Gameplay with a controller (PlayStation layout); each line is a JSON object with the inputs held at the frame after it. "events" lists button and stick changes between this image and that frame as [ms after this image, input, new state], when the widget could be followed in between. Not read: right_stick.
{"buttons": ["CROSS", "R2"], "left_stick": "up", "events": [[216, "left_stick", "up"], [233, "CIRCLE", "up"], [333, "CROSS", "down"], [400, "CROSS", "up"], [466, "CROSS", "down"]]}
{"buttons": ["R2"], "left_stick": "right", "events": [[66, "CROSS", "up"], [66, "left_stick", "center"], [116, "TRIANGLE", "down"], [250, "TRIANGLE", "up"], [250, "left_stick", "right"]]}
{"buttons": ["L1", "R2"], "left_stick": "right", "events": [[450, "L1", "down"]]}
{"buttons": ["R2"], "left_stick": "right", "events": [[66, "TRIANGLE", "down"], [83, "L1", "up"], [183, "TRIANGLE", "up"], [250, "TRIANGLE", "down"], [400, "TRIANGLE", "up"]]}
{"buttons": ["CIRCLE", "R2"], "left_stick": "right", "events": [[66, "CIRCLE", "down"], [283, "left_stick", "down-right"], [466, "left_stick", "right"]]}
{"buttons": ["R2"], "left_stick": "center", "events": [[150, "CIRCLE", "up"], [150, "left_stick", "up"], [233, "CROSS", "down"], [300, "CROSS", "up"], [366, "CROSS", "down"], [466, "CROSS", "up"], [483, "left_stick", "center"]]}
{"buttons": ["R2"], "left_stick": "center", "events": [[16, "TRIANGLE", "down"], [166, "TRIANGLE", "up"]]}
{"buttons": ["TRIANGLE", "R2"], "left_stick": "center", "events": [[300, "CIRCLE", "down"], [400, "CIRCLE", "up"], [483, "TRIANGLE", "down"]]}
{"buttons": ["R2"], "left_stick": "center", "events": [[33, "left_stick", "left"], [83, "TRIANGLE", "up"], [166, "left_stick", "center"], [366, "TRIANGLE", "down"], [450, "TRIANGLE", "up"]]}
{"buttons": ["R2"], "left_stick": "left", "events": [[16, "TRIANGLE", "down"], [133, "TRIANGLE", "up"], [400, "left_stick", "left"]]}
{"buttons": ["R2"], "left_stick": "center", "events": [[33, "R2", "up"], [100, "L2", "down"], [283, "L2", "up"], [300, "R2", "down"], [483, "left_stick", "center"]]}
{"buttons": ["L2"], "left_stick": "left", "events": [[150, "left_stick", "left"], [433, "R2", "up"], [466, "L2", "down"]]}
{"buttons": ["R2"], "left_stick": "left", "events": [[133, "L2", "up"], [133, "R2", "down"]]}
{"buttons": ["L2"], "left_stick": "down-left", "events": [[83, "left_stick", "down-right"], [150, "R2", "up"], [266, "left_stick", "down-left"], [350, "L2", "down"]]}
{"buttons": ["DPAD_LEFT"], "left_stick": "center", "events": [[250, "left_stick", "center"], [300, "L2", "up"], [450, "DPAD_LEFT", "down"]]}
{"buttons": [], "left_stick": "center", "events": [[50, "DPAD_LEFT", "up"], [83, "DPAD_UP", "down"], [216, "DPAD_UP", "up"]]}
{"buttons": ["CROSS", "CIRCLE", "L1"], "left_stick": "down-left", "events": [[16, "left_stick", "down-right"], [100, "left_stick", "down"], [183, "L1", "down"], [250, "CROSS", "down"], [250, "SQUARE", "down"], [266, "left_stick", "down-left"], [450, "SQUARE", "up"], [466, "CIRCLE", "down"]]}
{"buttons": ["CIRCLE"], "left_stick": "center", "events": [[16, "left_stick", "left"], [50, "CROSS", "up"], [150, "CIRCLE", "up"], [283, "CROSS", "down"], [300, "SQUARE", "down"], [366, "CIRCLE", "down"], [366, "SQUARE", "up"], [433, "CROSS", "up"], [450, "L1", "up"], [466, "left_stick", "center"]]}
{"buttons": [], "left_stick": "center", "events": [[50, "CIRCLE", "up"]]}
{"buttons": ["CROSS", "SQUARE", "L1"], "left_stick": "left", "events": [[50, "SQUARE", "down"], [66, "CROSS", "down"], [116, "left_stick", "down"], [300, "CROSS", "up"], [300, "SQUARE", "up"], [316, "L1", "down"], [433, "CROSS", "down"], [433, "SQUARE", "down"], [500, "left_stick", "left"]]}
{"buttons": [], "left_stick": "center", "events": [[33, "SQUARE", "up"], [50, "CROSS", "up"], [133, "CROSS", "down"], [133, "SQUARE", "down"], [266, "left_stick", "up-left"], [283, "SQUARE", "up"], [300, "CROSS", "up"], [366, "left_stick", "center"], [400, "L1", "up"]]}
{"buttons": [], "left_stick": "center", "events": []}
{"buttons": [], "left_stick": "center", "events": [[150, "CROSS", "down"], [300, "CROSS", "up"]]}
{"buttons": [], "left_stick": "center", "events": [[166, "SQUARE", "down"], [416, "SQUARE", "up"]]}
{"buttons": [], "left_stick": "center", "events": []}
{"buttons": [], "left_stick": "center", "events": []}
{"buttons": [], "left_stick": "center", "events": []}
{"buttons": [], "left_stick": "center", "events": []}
= = = =
ACTIVITY: A word-for-word restatement of the data above is required.

RESPONSE AREA:
Gameplay with a controller (PlayStation layout); each line is a JSON object with the inputs held at the frame after it. "events" lists button and stick changes between this image and that frame as [ms after this image, input, new state], when the widget could be followed in between. Not read: right_stick.
{"buttons": ["CROSS", "R2"], "left_stick": "up", "events": [[216, "left_stick", "up"], [233, "CIRCLE", "up"], [333, "CROSS", "down"], [400, "CROSS", "up"], [466, "CROSS", "down"]]}
{"buttons": ["R2"], "left_stick": "right", "events": [[66, "CROSS", "up"], [66, "left_stick", "center"], [116, "TRIANGLE", "down"], [250, "TRIANGLE", "up"], [250, "left_stick", "right"]]}
{"buttons": ["L1", "R2"], "left_stick": "right", "events": [[450, "L1", "down"]]}
{"buttons": ["R2"], "left_stick": "right", "events": [[66, "TRIANGLE", "down"], [83, "L1", "up"], [183, "TRIANGLE", "up"], [250, "TRIANGLE", "down"], [400, "TRIANGLE", "up"]]}
{"buttons": ["CIRCLE", "R2"], "left_stick": "right", "events": [[66, "CIRCLE", "down"], [283, "left_stick", "down-right"], [466, "left_stick", "right"]]}
{"buttons": ["R2"], "left_stick": "center", "events": [[150, "CIRCLE", "up"], [150, "left_stick", "up"], [233, "CROSS", "down"], [300, "CROSS", "up"], [366, "CROSS", "down"], [466, "CROSS", "up"], [483, "left_stick", "center"]]}
{"buttons": ["R2"], "left_stick": "center", "events": [[16, "TRIANGLE", "down"], [166, "TRIANGLE", "up"]]}
{"buttons": ["TRIANGLE", "R2"], "left_stick": "center", "events": [[300, "CIRCLE", "down"], [400, "CIRCLE", "up"], [483, "TRIANGLE", "down"]]}
{"buttons": ["R2"], "left_stick": "center", "events": [[33, "left_stick", "left"], [83, "TRIANGLE", "up"], [166, "left_stick", "center"], [366, "TRIANGLE", "down"], [450, "TRIANGLE", "up"]]}
{"buttons": ["R2"], "left_stick": "left", "events": [[16, "TRIANGLE", "down"], [133, "TRIANGLE", "up"], [400, "left_stick", "left"]]}
{"buttons": ["R2"], "left_stick": "center", "events": [[33, "R2", "up"], [100, "L2", "down"], [283, "L2", "up"], [300, "R2", "down"], [483, "left_stick", "center"]]}
{"buttons": ["L2"], "left_stick": "left", "events": [[150, "left_stick", "left"], [433, "R2", "up"], [466, "L2", "down"]]}
{"buttons": ["R2"], "left_stick": "left", "events": [[133, "L2", "up"], [133, "R2", "down"]]}
{"buttons": ["L2"], "left_stick": "down-left", "events": [[83, "left_stick", "down-right"], [150, "R2", "up"], [266, "left_stick", "down-left"], [350, "L2", "down"]]}
{"buttons": ["DPAD_LEFT"], "left_stick": "center", "events": [[250, "left_stick", "center"], [300, "L2", "up"], [450, "DPAD_LEFT", "down"]]}
{"buttons": [], "left_stick": "center", "events": [[50, "DPAD_LEFT", "up"], [83, "DPAD_UP", "down"], [216, "DPAD_UP", "up"]]}
{"buttons": ["CROSS", "CIRCLE", "L1"], "left_stick": "down-left", "events": [[16, "left_stick", "down-right"], [100, "left_stick", "down"], [183, "L1", "down"], [250, "CROSS", "down"], [250, "SQUARE", "down"], [266, "left_stick", "down-left"], [450, "SQUARE", "up"], [466, "CIRCLE", "down"]]}
{"buttons": ["CIRCLE"], "left_stick": "center", "events": [[16, "left_stick", "left"], [50, "CROSS", "up"], [150, "CIRCLE", "up"], [283, "CROSS", "down"], [300, "SQUARE", "down"], [366, "CIRCLE", "down"], [366, "SQUARE", "up"], [433, "CROSS", "up"], [450, "L1", "up"], [466, "left_stick", "center"]]}
{"buttons": [], "left_stick": "center", "events": [[50, "CIRCLE", "up"]]}
{"buttons": ["CROSS", "SQUARE", "L1"], "left_stick": "left", "events": [[50, "SQUARE", "down"], [66, "CROSS", "down"], [116, "left_stick", "down"], [300, "CROSS", "up"], [300, "SQUARE", "up"], [316, "L1", "down"], [433, "CROSS", "down"], [433, "SQUARE", "down"], [500, "left_stick", "left"]]}
{"buttons": [], "left_stick": "center", "events": [[33, "SQUARE", "up"], [50, "CROSS", "up"], [133, "CROSS", "down"], [133, "SQUARE", "down"], [266, "left_stick", "up-left"], [283, "SQUARE", "up"], [300, "CROSS", "up"], [366, "left_stick", "center"], [400, "L1", "up"]]}
{"buttons": [], "left_stick": "center", "events": []}
{"buttons": [], "left_stick": "center", "events": [[150, "CROSS", "down"], [300, "CROSS", "up"]]}
{"buttons": [], "left_stick": "center", "events": [[166, "SQUARE", "down"], [416, "SQUARE", "up"]]}
{"buttons": [], "left_stick": "center", "events": []}
{"buttons": [], "left_stick": "center", "events": []}
{"buttons": [], "left_stick": "center", "events": []}
{"buttons": [], "left_stick": "center", "events": []}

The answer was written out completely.